> _Prompt A_:
Turn the lines in the six entries below into a single JSON list of strings, one string per line, leaving out blank lines and the picture markers.
[Text provided Boundary: Start]
My Harbor Freight oscillating tool experience
I also have a Chicago Electric oscillating multifunction tool I bought there. It’s nowhere near as good as the name-brand oscillating tools. It’s loud and heavy. But it cost $15, it’s eligible for the coupon, and the expensive name-brand blades bolt onto it. If you need to cut a quarter-inch off the bottom of some woodwork to put down a floor, this is the easiest tool for that job. If you need to cut an opening in the wall to put in a network cable or coax, this tool will do it in seconds. It’s a piece of junk, but it’s a useful piece of junk and if mine broke, I’d print out a coupon and go buy another one. I don’t know when I’m going to need it next but I know I’m going to need it badly when the time comes. If I used it every weekend, I’d buy a Fein or Bosch.
My Harbor Freight ultrasonic cleaner experience
If you want a piece of junk, get the Harbor Freight ultrasonic cleaner. It did a great job, but it broke about the 10th time I used it. I liked it when it worked, but I sure didn’t get much use out of it.
The Chicago Electric table saw and router table
That’s generally how it goes with all of the Chicago Electric tools. They’re cheaply made and they remind you of it every time you use them. I’ve heard awful things about the Chicago Electric table saw and router table.
The biggest problem with the table saw is that work can hang up on it because the parts don’t necessarily line up, and the fence isn’t quick to adjust. Allegedly it has the same motor as the Chicago Electric circular saw, so it’s underpowered. There’s not a lot of reason to bother with it when Home Depot sells a Ryobi table saw for $140 with better build quality and reviews to match.
The knock on the router table is that the router is permanently attached, so you can’t take the router off and use it freehand. You can buy a $109 Ryobi router table and put Harbor Freight’s $55 router on it and have more versatility, if you can afford it.
The key with tools like these is to read the reviews, especially the critical ones. If you can live with the shortcomings, buy it. If you can’t, save your money for something better.
Upmarket power tools
Harbor Freight has introduced some higher-end brands like Warrior, Bauer and Hercules. These are better than Chicago Electric in addition to being more expensive. A Hercules tool isn’t as good as a Dewalt or Milwaukee, even though Harbor Freight wants to pit them against those. Hercules compares better to Porter Cable or Rigid. Bauer isn’t as good as Porter Cable or Rigid, but holds its own with Black and Decker or Ryobi. Warrior, which is supposed to be a Black and Decker killer, is better than Chicago Electric but doesn’t live up to Harbor Freight’s hype.
[Text provided Boundary: End]
[Data for the task Boundary: Start]
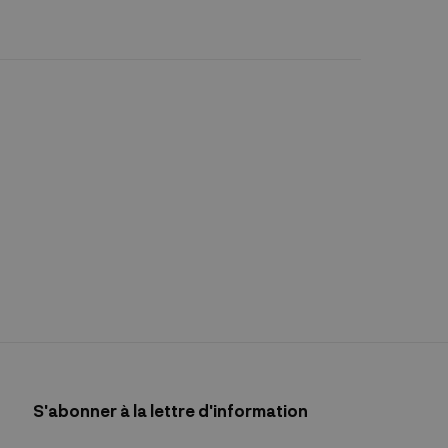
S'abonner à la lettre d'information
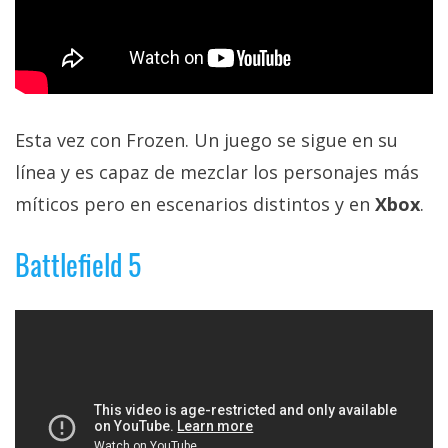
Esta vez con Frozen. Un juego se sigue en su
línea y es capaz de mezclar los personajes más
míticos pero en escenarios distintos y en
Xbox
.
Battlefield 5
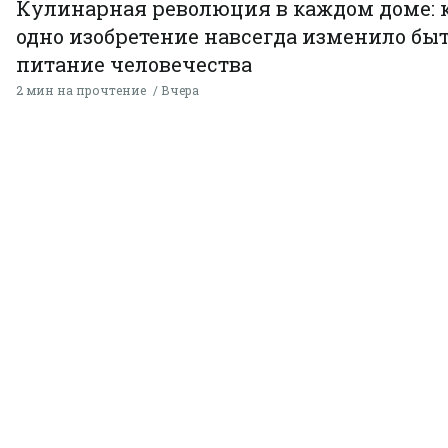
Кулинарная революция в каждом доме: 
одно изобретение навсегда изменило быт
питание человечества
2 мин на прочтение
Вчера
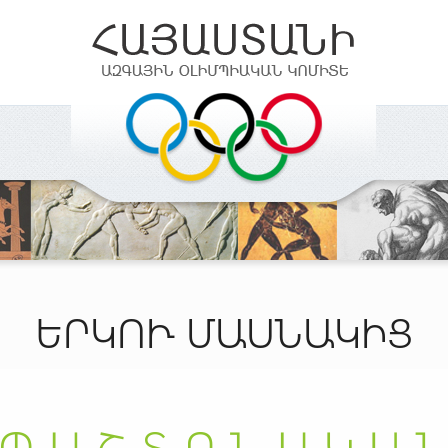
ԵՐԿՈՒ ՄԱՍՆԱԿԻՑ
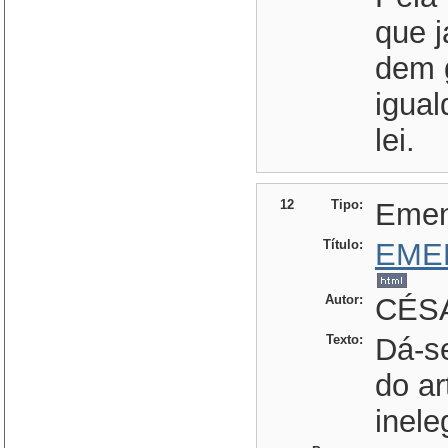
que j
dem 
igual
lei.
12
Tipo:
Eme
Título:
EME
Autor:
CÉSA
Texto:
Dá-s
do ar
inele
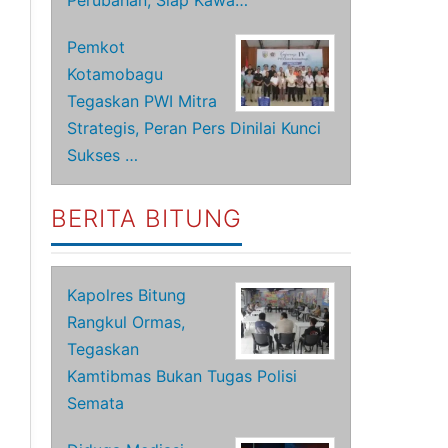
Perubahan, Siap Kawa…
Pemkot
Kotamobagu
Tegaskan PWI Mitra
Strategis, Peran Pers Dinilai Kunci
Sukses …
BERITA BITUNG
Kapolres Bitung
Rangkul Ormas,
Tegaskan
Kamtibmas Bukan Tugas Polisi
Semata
[Data for the task Boundary: End]
> _Prompt B_:
According to the Harbor Freight tools text, how much does Home Depot charge for the Ryobi table saw?

> _Problem solution A_:
[
  "S'abonner à la lettre d'information",
  "Esta vez con Frozen. Un juego se sigue en su",
  "línea y es capaz de mezclar los personajes más",
  "míticos pero en escenarios distintos y en",
  "Xbox",
  ".",
  "Battlefield 5",
  "Кулинарная революция в каждом доме: ",
  "одно изобретение навсегда изменило быт",
  "питание человечества",
  "2 мин на прочтение",
  "Вчера",
  "ԵՐԿՈՒ ՄԱՍՆԱԿԻՑ",
  "que j",
  "dem ",
  "igual",
  "lei.",
  "12",
  "Tipo:",
  "Eme",
  "Título:",
  "EME",
  "Autor:",
  "CÉSA",
  "Texto:",
  "Dá-s",
  "do ar",
  "inele",
  "Perubahan, Siap Kawa…",
  "Pemkot",
  "Kotamobagu",
  "Tegaskan PWI Mitra",
  "Strategis, Peran Pers Dinilai Kunci",
  "Sukses …",
  "BERITA BITUNG",
  "Kapolres Bitung",
  "Rangkul Ormas,",
  "Tegaskan",
  "Kamtibmas Bukan Tugas Polisi",
  "Semata"
]

> _Problem solution B_:
$140